Hi, I'm designing a receiver for electric skateboard using RFM69HCW, the requirement is to have a ceramic SMD antenna but also have the ability to somehow change/switch it to U.FL(pigtail?) coaxial connector, so off the shelf external antenna can be used instead if the signal with ceramic antenna won't be good enough.
I've seen some construction(see the pic) where track is split into two and placing small ceramic SMD capacitor will switch to either antenna.
Is it a good way to do it?
What capacitor should I use?
Is that capacitor going to descrease the range?
I'm a complete noob when it's about RF and I don't even know what keywords to use to google my answers regarding this so that's why I ask you.
The frequency is 433MHz
Thanks!
No RF guys over there? :/
There are u.FL connectors that make a connection without and antenna connected, or break the connection and "route" the signal to the antenna when one is inserted, usually used for test points in modems/routers.
I'm no RF guy but I think the capacitor is not very critical and mostly forms a high pass filter.
I've also seen 0 Ohm jumpers to switch between the PCB antenna and the coax connector.
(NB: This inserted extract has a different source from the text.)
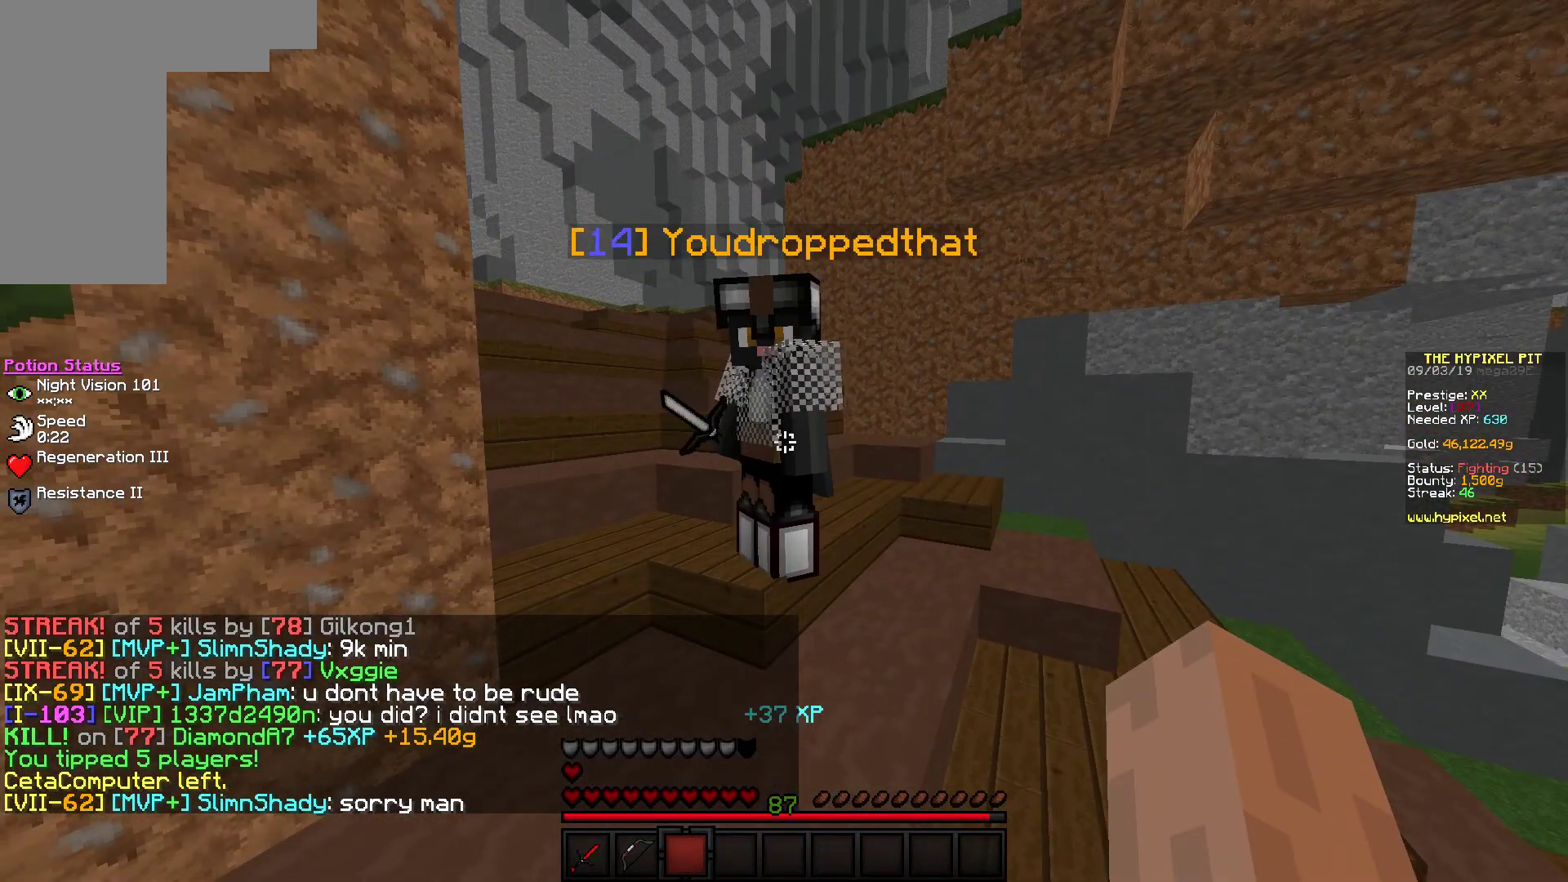
{"keys": ["w"], "mouse": [], "events": [[333, "w", "down"]]}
The layout / trace length of the RF side is pretty critical though. Adding a "normal" switch is a no-no.
Alternatively you can opt to put a connector between the RFM69 module and your uC board.
The RFM69 modules are prety cheap and you can easily swap the whole module if you want to use another antenna.
This way the RFM69 & antenna can be a single unit without having to mess with the RF side of things.